Когда погрузка закончена, Уильям жестом приглашает ее выйти, и она следует за ним на улицу.
— Смотрите под ноги, мисс, — предупреждает жизнерадостный Чизман. Минуту спустя она забирается в экипаж Рэкхэма, и, подсаживая ее, Чизман почти мимолетно трогает ее за зад.

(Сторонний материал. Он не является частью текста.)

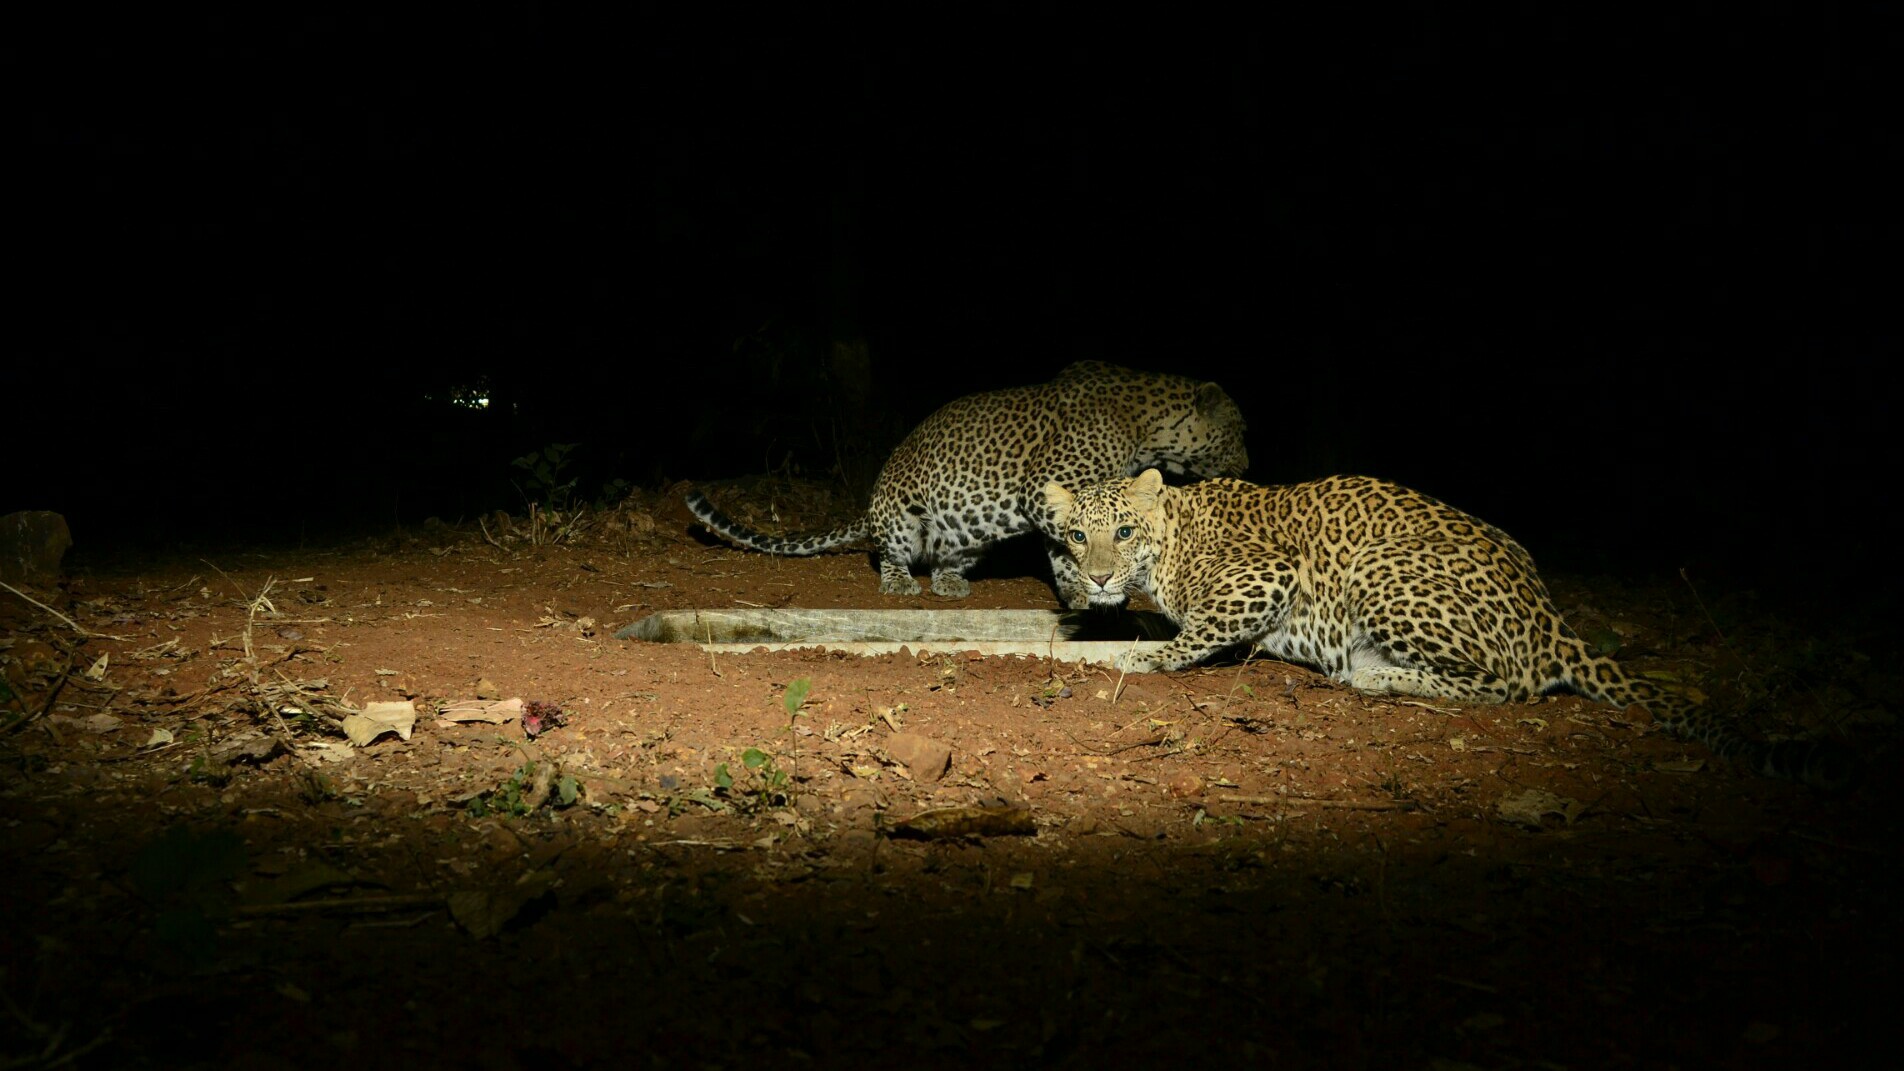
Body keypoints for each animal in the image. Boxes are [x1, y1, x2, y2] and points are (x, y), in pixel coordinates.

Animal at [685, 360, 1249, 602]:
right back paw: (900, 583)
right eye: (1240, 431)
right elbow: (1070, 547)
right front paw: (1091, 584)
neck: (1146, 426)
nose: (1247, 465)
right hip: (901, 519)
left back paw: (951, 581)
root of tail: (869, 509)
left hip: (967, 538)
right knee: (893, 555)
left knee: (945, 560)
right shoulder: (1044, 487)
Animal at [1051, 464, 1850, 785]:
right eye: (1075, 538)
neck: (1174, 534)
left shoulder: (1266, 574)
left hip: (1378, 568)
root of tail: (1549, 614)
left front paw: (1140, 658)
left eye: (1124, 531)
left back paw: (1373, 676)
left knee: (1511, 685)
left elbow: (1193, 633)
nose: (1098, 576)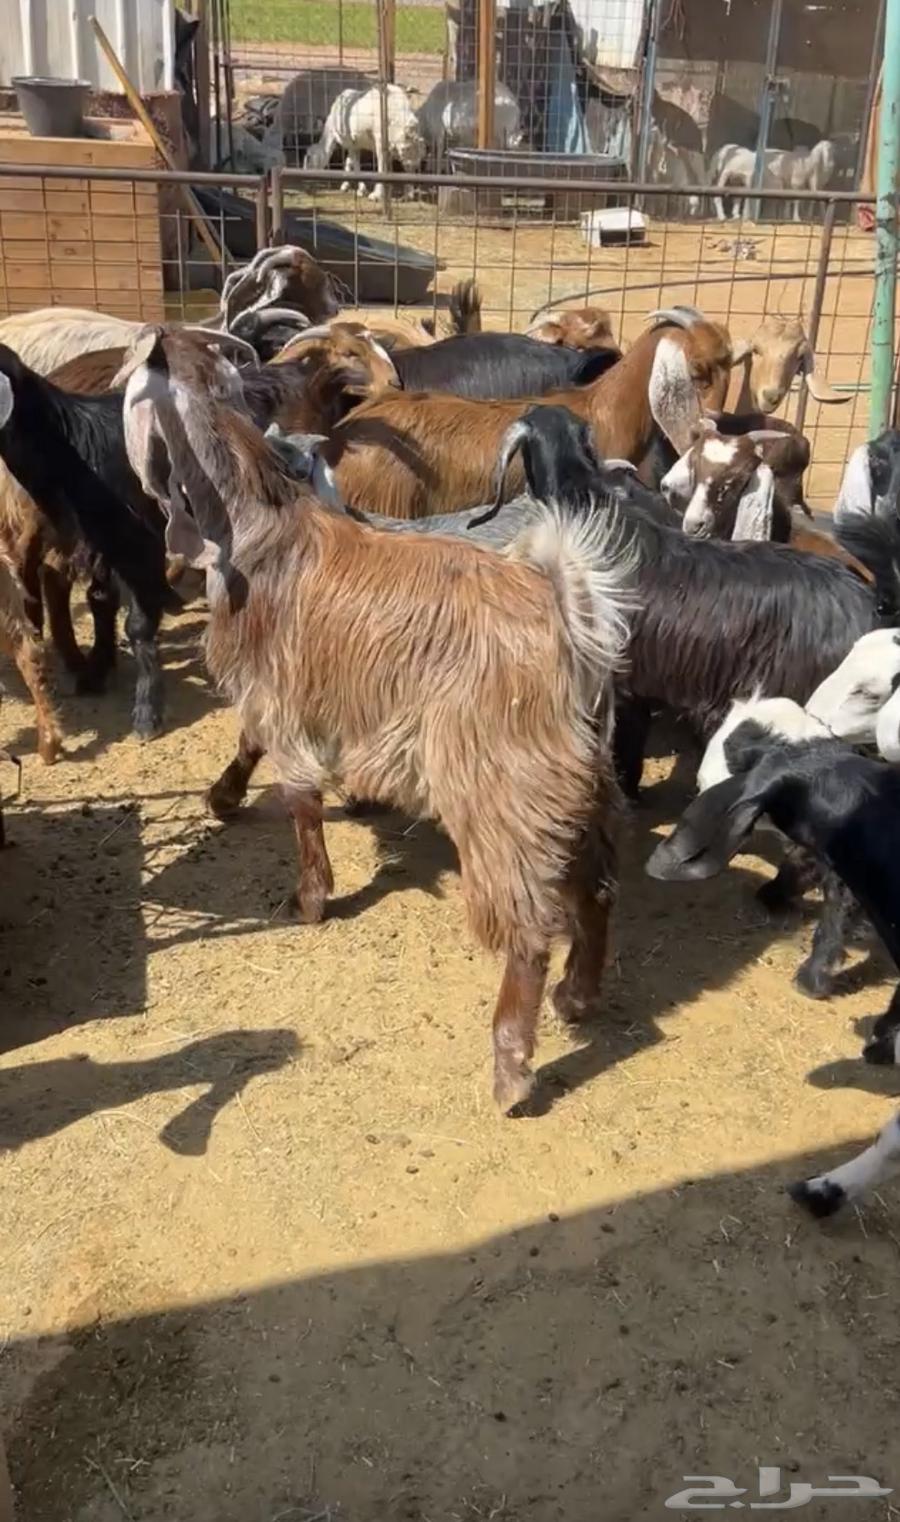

Она оборачивается, чтобы убить его взглядом, но кучера уже нет.
— Я так рада вас видеть, — шепчет Конфетка своему спасителю, располагая обильно шуршащие черные юбки на сиденье.
В ответ Уильям прижимает палец к губам и поднимает мохнатые брови, привлекая ее внимание к Чизману, который над их головами подбирает вожжи.
— Прибереги на потом, — тихонько остерегает Уильям Конфетку.
Величественная парадная дверь дома Рэкхэмов приоткрывается, затем — когда прислуга видит перед собой хозяина и новую гувернантку — широко распахивается. Петли скрипят, потому что дверь навесили лишь на прошлой неделе: массивный образец инкрустации с орнаментом, витиевато вырезанное «Р».
— Летти, — с важностью объявляет Уильям Рэкхэм, — это мисс Конфетт.
Служанка приседает:
— Здравствуйте, мисс, — но не получает ответа.
— Добро пожаловать в дом Рэкхэмов, — возглашает хозяин дома. — Надеюсь… Нет, уверен, что вы здесь будете счастливы.
Конфетка переступает порог холла и сразу попадает в окружение атрибутов богатства. Над ее головой висит колоссальная люстра, сверкающая в солнечных лучах, льющихся через окна. Цветочные вазы, такие огромные и так щедро заполненные зеленой листвой, что напоминают кусты, стоят на полированных столах по обе стороны великолепной лестницы. По стенам, где есть хоть сколько-нибудь пространства, свободного от других вещей, развешаны хорошо обрамленные картины — сельские идиллии. Старинные часы покачивают золотым маятником и громко тикают — и так же громко стучат шаги Конфетки по отполированным плиткам пола. Она следует взглядом за спиралью перил красного дерева до площадки в форме буквы «К»; она знает, где-то там наверху, — ее комната. На том же этаже, где и Рэкхэмы, — волнующая мысль.